Over de toepassing van artikel 5a, onderdeel c, UR Awir en in overeenstemming met de Staatssecretaris van Sociale Zaken en Werkgelegenheid,
bepaal ik het volgende. Bij wijze van uitzondering is – in samenhang met de goedkeuring
in onderdeel 2.2 van dit besluit – herziening van een terugvorderingsbeschikking die op 23 oktober
2019 of daarvoor onherroepelijk is geworden wel mogelijk als die herziening van de
terugvorderingsbeschikking betrekking heeft op de kinderopvangtoeslag en voortvloeit
uit onderdeel 2.1 van dit besluit. Dit geldt echter uitsluitend in de situatie waarin
het recht op de kinderopvangtoeslag in het berekeningsjaar waarop de terugvorderingsbeschikking
betrekking heeft met ten minste € 1.500 is verlaagd.

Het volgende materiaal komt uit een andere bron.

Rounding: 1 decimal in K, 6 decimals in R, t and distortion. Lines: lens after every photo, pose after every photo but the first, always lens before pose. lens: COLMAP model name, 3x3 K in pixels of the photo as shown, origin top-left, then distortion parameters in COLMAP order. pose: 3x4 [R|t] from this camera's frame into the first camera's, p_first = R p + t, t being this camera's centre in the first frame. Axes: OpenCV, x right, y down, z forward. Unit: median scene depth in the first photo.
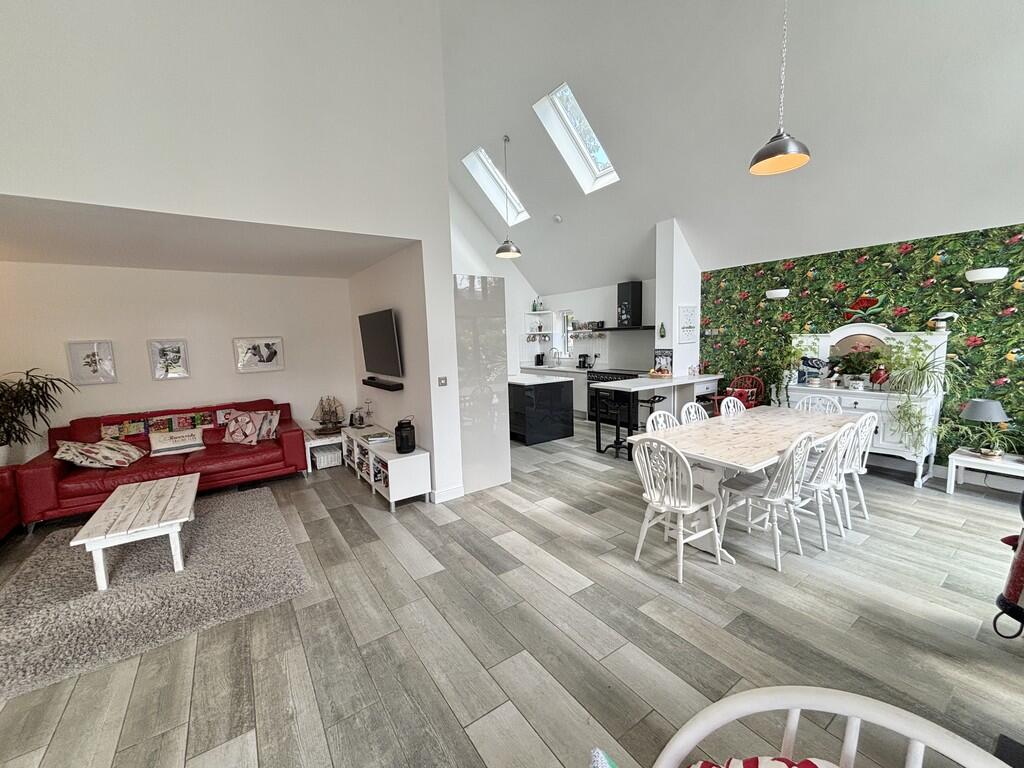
lens RADIAL K [[411.1, 0, 512.0], [0, 411.1, 384.0], [0, 0, 1]] dist [0.000913, -0.000565]
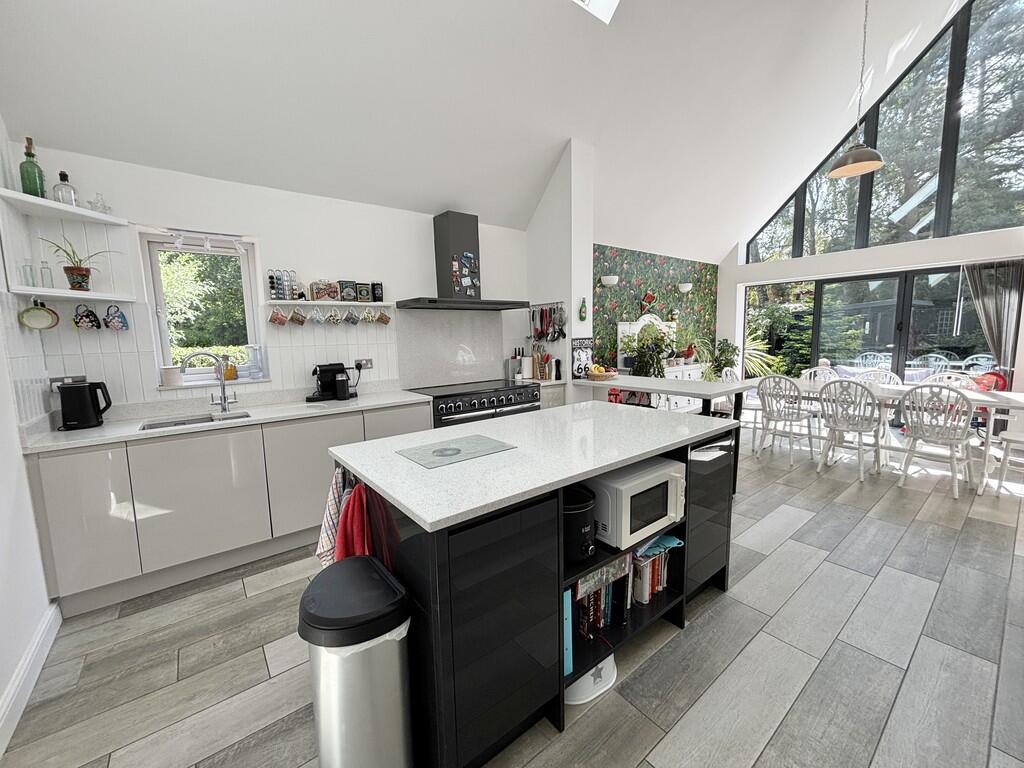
lens RADIAL K [[413.5, 0, 512.0], [0, 413.5, 384.0], [0, 0, 1]] dist [0.001618, 0.000089]
pose [[-0.054140, -0.090824, 0.994394, -0.291022], [0.137419, 0.985702, 0.097511, -0.089077], [-0.989032, 0.141928, -0.040885, 1.111292]]
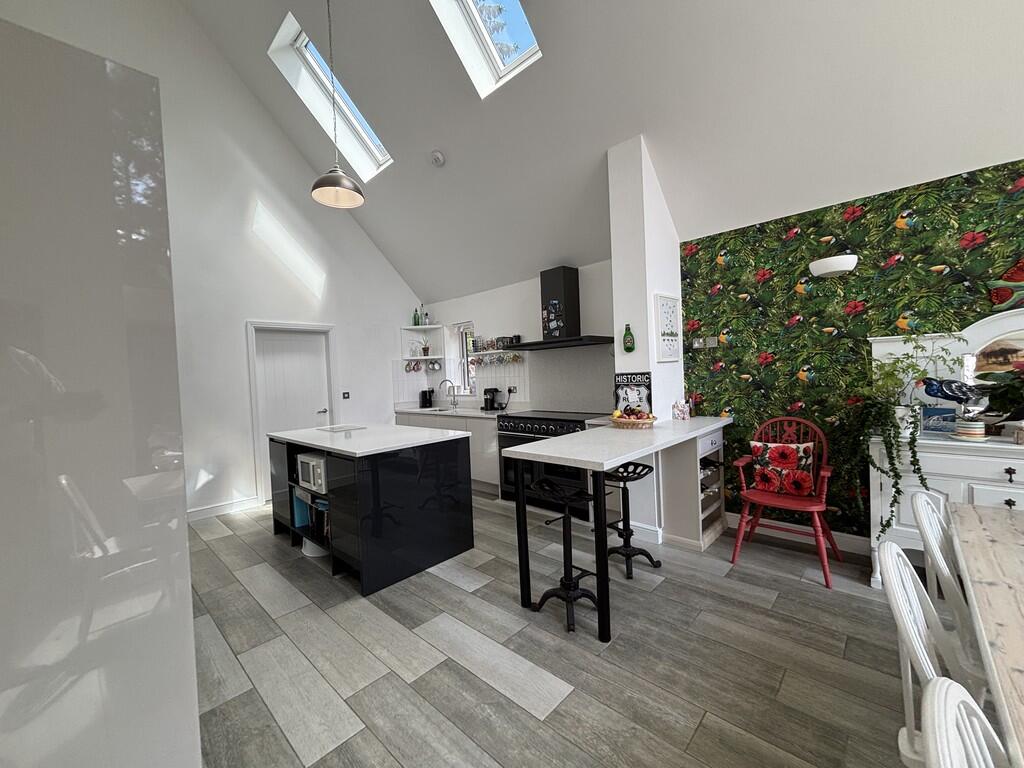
lens RADIAL K [[411.1, 0, 512.0], [0, 411.1, 384.0], [0, 0, 1]] dist [0.000913, -0.000565]
pose [[0.978149, -0.019959, 0.206944, 0.096909], [0.039276, 0.995198, -0.089658, -0.026966], [-0.204161, 0.095827, 0.974236, 0.487117]]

Artikel 5a UR Awir blijft voor het overige onverkort van toepassing.
Bovenstaande betekent dat herziening op basis van dit besluit in ieder geval niet
meer aan de orde is als:
-
– vijf jaren zijn verstreken na de laatste dag van het berekeningsjaar waarop de terugvordering
betrekking heeft en/of
-
– het recht op kinderopvangtoeslag in een berekeningsjaar met minder dan € 1.500 is
verlaagd.
De beslissing op het verzoek tot herziening is een beschikking in de zin van de Awb. De ouder kan bezwaar maken bij de Belastingdienst/Toeslagen tegen deze beschikking.
Een onafhankelijke bezwaarschriftenadviescommissie als bedoeld in artikel 7:13 Awb brengt advies uit over dit bezwaar. In de regel zal de Belastingdienst/Toeslagen
dit advies volgen bij het nemen van de beslissing op bezwaar.